The New Yorker has often proved the bane of my existence, but even I have to admit that their November 23, 2009 issue , the double-length Thanksgiving-themed one, was absolutely an engaging and fascinating read (and yes, as my dad has always maintained, beautifully edited).
“Lunch with M.” by John Colapinto absolutely stole my imagination, as it detailed the life and job of an anonymous Michelin Guide reviewer named, for the purposes of the article, Madame M. As a writer and a gourmande, I have always wondered what it would be like to be a restaurant reviewer (it’s something I indulged in when I wrote for Noticias, 2003-6). However, the prestigious Michelin Guide is in a league all its own, and its reviewers are shrouded in secrecy, discouraged from telling even their own families what they actually do and not well-paid (though they aren’t in it for the money, obviously). They eat two meals out a day, usually, and have to immediately go home and write reports for hours on end analyzing every aspect of their meal. Not just anyone can apply; you have to have a degree in cookery or hospitality and understand cooking as a science (which I can’t do, which is why I’m not a good cook). You have to be a taster (as opposed to a super taster and a non-taster). It’s a lonely life in some ways since you are discouraged from eating with anyone else. Obesity is, necessarily, a hazard of the job. Michelin the institution is now without reproach; Bernard Loiseau, the chef and owner of La Côte d’Or, killed himself in 2003 after he lost won of his Michelin Guide stars.

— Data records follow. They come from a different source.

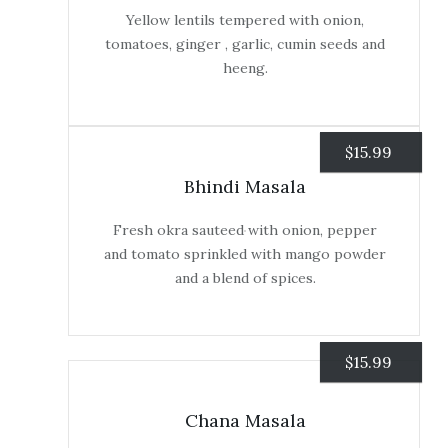
Yellow lentils tempered with onion,
tomatoes, ginger , garlic, cumin seeds and
heeng.
$
15.99
Bhindi Masala
Fresh okra sauteed with onion, pepper
and tomato sprinkled with mango powder
and a blend of spices.
$
15.99
Chana Masala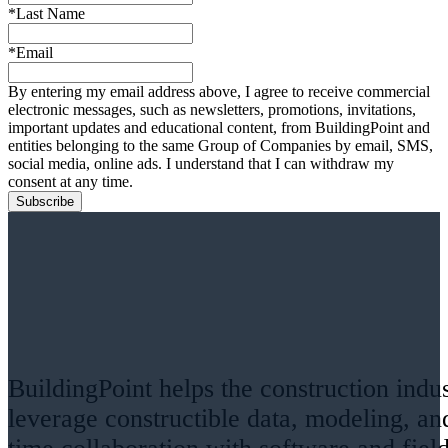
*Last Name
*Email
By entering my email address above, I agree to receive commercial
electronic messages, such as newsletters, promotions, invitations,
important updates and educational content, from BuildingPoint and
entities belonging to the same Group of Companies by email, SMS,
social media, online ads. I understand that I can withdraw my
consent at any time.
BuildingPoint helps the construction indu
leverage constructible data, modeling, an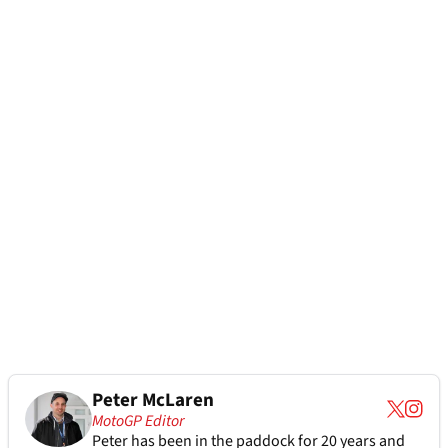
Peter McLaren
MotoGP Editor
Peter has been in the paddock for 20 years and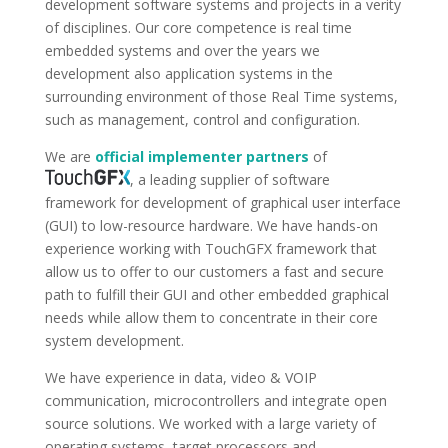
development software systems and projects in a verity
of disciplines. Our core competence is real time
embedded systems and over the years we
development also application systems in the
surrounding environment of those Real Time systems,
such as management, control and configuration.
We are
official implementer partners
of
, a leading supplier of software
framework for development of graphical user interface
(GUI) to low-resource hardware. We have hands-on
experience working with TouchGFX framework that
allow us to offer to our customers a fast and secure
path to fulfill their GUI and other embedded graphical
needs while allow them to concentrate in their core
system development.
We have experience in data, video & VOIP
communication, microcontrollers and integrate open
source solutions. We worked with a large variety of
operating systems, target processors and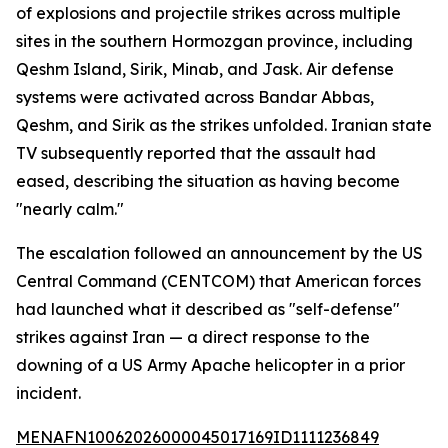
of explosions and projectile strikes across multiple
sites in the southern Hormozgan province, including
Qeshm Island, Sirik, Minab, and Jask. Air defense
systems were activated across Bandar Abbas,
Qeshm, and Sirik as the strikes unfolded. Iranian state
TV subsequently reported that the assault had
eased, describing the situation as having become
"nearly calm."
The escalation followed an announcement by the US
Central Command (CENTCOM) that American forces
had launched what it described as "self-defense"
strikes against Iran — a direct response to the
downing of a US Army Apache helicopter in a prior
incident.
MENAFN10062026000045017169ID1111236849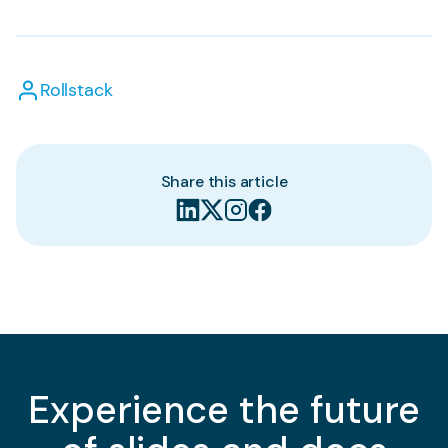
Rollstack
Share this article
Experience the future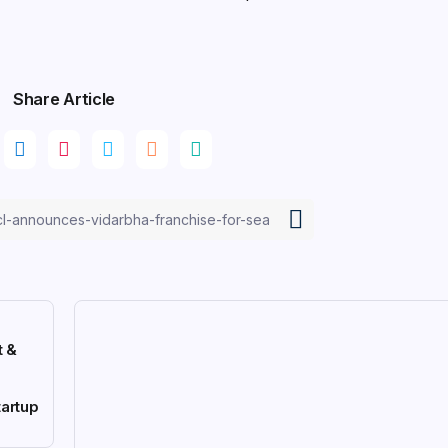
Share Article
t &
artup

“Spit Cake” by Mimi Sheraton described the baumkuchen and the author’s love affair with it; sniffily she asserts she’s not really into desserts but this one has captured her eye over the years. It’s a tree-cake that supposedly tastes as good as it looks. http://www.knoechelmann-online.de/images/upload/Baumkuchen.jpg
“Reds” by Evan Osnos was a fascinating article on Donald St Pierre Snr and his ASC Fine Wines Company, founded in Beijing in 1996, and its role in creating a trend in China for red wines, until recently not drunk there.
Anthony Lane is one of the New Yorker’s film critics and usually I can’t stand him. But I liked his “improvisation” on Eggs. “To the improviser, home from a day’s toil, the eternal conundrum—which came first, the chicken or the egg?—is no debate at all.”

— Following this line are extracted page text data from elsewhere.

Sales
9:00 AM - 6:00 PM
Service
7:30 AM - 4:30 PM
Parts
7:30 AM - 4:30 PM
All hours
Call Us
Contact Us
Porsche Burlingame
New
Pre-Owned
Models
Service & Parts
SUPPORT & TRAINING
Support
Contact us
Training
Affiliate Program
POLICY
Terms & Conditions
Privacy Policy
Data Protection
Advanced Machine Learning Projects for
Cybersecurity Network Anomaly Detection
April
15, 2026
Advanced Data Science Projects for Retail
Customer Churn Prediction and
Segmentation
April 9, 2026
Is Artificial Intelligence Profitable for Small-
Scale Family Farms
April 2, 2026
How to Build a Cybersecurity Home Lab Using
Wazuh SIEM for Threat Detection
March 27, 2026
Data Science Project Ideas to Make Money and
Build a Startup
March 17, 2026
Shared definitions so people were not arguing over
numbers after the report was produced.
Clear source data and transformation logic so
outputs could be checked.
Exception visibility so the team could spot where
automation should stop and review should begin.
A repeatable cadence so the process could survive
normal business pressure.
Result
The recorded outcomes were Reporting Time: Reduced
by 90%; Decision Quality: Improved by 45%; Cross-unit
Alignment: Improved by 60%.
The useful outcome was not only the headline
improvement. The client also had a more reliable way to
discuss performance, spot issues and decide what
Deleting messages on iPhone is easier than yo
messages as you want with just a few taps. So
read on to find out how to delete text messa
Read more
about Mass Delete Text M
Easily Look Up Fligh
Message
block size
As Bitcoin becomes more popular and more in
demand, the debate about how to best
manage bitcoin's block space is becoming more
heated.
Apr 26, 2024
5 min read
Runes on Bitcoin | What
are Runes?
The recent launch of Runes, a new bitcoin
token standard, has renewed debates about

“The Taste Makers” by Raffi Khachadourian acknowledges its debt to Charlie and Chocolate Factory as it follows the chemical experts who make artificial flavorings. Like the Michelin article, it’s not something you think about, and it offers a wonderful glimpse into this strange world. In 2006, for example, Jelly Belly produced ice cream sandwich-flavored jelly beans. People responded to the taste as actually ice cream sandwich when the jelly bean was colored brown with a white inside, rather than when it was just white. Astonishingly, I learned from this article that “Coca Cola is primarily a citrus beverage,” with lemon, orange, and lime oils as well as vanilla, cinnamon, and corn syrup as flavorings. Like the Michelin article, this interviewed a particularly engaging woman in the field (this brilliant woman could taste and identify roughly 20 chemical compounds in a citrus taste-testing in the field).
Calvin Trillin’s article on poutine, a Canadian national joke/national dish, fascinated me as it got me thinking about chip butties and other similar terribly-bad-for-you foods that accompany a night out drinking. I have since consulted a Canadian who corroborated that it is well-known if not omnipresent (it consists of fries—not as thick as chips but not as thin as McDonalds fries—cheese curds and gravy).
“Pilgrim’s Progress” by Jane Kramer really appealed to me because here was a woman obsessed with Thanksgiving dinners and recreating them (sometimes several times a year!) in exotic climes like Paris, Umbria, and Morocco (currently she has cooked Thanksgiving in 7 different countries). It made me think back to the memorable Thanksgivings I have spent in the UK and the one I spent in Albuquerque with some of the international students, trying to give them an authentic Thanksgiving. The only question I had at the end was how this woman could afford to cook so many expensive dishes in such vast quantities all the time.
Even though "Aspic" by Judith Thurman takes place in a garret in a Victorian house in London in the early 1970s, it feels totally foreign to me—what person in their right mind attempts to cook a wedding breakfast for 30 when “there wasn’t a dish on the menu that I had ever even tasted”?
I admire Adam Gopnik’s candid desperation at the piles of cookbooks mocking him as a so-so cook with aspirations to be better, in “What’s the Recipe?”
Food, and our social and personal relationships to it, fascinate me.
And I love the cover: it’s a pumpkin pie! Though I desperately want pumpkin pie every time I look at it.